• About this task
Identify each line in the records below that contains the word "lines", and copy it.

Extracted data entries:
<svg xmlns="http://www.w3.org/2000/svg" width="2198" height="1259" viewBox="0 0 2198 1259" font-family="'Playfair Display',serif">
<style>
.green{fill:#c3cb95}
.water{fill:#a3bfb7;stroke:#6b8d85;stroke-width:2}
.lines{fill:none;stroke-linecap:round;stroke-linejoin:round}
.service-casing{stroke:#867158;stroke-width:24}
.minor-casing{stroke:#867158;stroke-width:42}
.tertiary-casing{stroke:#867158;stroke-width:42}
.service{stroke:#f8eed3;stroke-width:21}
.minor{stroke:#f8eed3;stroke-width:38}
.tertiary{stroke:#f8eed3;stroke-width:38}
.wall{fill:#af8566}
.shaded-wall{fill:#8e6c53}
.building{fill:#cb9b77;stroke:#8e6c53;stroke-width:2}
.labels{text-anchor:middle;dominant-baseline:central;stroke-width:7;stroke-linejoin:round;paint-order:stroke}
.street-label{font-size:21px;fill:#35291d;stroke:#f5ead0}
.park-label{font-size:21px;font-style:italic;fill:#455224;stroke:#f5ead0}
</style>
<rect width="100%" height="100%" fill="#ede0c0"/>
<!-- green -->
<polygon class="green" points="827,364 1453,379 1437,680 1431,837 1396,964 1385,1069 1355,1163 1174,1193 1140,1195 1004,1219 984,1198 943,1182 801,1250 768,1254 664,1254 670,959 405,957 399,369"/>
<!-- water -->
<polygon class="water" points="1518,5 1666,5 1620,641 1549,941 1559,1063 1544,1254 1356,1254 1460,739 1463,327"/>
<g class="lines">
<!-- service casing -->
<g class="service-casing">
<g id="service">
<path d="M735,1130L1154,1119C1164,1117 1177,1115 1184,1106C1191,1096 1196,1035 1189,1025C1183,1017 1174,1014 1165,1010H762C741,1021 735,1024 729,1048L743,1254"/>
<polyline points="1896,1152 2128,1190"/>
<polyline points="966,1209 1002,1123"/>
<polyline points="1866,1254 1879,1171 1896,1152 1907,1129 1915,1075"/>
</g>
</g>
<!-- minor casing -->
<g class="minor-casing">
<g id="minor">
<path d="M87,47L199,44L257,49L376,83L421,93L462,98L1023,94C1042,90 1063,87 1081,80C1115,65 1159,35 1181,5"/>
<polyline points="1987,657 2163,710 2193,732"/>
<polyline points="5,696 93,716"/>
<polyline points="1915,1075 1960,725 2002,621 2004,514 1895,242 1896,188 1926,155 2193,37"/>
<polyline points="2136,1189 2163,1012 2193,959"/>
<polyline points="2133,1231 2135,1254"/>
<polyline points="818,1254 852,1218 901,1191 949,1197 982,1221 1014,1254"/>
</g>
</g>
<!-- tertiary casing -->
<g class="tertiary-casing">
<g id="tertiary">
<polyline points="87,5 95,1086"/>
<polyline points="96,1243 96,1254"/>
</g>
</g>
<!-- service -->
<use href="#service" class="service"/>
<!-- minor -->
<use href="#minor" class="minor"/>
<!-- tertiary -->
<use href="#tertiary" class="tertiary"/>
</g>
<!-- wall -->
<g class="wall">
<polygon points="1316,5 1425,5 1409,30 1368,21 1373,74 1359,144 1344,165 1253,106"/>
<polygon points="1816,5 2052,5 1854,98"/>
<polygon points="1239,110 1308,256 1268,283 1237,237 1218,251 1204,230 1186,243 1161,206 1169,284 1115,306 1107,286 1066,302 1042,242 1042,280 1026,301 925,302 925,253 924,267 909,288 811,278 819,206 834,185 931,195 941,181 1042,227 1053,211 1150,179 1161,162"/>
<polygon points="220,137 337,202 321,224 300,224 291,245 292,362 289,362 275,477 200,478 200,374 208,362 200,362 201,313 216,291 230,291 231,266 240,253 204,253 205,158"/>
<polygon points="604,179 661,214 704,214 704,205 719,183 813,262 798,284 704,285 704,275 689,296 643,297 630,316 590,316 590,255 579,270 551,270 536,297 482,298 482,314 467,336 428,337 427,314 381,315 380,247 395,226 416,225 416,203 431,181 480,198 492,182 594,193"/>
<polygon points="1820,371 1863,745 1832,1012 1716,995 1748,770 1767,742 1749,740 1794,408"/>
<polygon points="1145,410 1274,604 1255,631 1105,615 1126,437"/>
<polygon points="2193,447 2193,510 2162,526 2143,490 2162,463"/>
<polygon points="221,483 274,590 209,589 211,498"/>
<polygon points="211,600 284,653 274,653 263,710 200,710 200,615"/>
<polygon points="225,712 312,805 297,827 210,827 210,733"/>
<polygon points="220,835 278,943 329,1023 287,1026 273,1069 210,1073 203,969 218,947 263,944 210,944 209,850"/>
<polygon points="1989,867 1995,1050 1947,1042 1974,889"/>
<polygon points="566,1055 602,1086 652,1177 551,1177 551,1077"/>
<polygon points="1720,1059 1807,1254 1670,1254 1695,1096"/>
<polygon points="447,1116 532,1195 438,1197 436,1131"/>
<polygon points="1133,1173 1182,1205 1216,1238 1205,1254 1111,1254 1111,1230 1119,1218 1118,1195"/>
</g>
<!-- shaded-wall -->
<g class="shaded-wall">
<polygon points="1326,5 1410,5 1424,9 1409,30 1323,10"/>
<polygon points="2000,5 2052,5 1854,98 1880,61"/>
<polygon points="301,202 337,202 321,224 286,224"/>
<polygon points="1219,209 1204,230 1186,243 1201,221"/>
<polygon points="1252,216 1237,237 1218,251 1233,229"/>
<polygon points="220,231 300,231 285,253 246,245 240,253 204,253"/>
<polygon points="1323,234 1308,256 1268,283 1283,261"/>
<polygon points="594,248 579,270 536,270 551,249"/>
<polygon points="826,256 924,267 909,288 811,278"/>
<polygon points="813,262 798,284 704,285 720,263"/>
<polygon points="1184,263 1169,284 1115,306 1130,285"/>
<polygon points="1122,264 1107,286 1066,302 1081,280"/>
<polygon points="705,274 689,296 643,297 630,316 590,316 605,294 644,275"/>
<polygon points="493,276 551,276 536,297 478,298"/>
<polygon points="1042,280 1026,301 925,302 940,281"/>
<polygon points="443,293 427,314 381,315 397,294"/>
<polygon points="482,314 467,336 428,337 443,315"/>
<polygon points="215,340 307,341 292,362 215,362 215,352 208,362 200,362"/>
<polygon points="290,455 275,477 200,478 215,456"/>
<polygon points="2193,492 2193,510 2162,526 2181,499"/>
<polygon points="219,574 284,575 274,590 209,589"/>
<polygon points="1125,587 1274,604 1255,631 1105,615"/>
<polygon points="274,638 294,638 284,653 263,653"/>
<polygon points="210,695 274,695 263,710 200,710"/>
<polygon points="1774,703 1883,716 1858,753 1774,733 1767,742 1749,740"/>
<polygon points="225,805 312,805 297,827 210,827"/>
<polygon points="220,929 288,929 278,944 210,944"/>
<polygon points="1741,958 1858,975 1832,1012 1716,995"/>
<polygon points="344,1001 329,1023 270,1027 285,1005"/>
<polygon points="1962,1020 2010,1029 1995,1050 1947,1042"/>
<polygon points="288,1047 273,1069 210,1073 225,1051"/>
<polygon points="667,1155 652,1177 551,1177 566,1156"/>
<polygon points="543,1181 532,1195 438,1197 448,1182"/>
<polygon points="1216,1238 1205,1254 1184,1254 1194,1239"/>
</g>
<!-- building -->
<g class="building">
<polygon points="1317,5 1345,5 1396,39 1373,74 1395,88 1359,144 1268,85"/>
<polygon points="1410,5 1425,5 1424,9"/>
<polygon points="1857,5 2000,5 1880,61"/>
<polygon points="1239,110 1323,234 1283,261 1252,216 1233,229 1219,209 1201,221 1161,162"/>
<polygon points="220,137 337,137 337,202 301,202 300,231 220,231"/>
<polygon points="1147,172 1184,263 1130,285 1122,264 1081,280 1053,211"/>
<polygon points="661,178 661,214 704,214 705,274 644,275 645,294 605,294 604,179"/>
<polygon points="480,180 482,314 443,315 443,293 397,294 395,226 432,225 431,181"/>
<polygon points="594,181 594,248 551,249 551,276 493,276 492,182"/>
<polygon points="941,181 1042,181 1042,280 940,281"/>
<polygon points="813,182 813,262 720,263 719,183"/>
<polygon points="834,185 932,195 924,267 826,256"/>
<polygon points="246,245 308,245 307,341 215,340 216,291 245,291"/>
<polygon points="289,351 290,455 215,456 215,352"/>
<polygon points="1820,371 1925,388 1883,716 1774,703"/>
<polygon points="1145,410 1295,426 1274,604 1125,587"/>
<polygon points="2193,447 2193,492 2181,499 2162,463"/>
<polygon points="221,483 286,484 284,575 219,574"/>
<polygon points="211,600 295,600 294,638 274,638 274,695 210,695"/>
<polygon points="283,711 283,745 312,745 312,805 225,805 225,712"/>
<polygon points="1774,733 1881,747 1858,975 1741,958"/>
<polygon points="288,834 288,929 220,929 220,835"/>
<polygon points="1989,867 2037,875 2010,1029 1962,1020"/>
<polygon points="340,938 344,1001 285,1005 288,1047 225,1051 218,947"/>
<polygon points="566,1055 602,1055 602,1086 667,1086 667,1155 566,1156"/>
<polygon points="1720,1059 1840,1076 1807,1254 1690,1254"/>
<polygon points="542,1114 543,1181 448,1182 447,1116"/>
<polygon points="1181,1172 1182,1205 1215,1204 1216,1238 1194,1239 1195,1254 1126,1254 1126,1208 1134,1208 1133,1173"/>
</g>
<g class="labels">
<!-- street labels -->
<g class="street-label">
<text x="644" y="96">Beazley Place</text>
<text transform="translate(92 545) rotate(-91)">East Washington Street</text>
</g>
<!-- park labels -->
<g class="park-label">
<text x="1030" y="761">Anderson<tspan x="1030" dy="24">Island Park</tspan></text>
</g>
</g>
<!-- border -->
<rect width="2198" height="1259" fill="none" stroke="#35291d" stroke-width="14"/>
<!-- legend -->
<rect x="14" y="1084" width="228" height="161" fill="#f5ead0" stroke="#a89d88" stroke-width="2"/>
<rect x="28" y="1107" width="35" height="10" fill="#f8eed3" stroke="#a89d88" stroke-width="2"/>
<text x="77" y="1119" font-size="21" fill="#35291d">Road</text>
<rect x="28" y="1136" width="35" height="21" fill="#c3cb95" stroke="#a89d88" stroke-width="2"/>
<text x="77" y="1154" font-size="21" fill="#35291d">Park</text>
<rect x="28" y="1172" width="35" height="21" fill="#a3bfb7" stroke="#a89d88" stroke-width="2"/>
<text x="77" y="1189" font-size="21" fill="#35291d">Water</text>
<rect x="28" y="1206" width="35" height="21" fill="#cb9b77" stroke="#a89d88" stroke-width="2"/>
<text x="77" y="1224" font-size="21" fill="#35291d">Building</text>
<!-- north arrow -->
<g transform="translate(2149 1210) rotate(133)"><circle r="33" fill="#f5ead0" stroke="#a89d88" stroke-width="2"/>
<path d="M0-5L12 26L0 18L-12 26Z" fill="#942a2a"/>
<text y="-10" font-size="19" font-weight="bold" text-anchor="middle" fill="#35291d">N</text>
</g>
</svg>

• Task output
.lines{fill:none;stroke-linecap:round;stroke-linejoin:round}
<g class="lines">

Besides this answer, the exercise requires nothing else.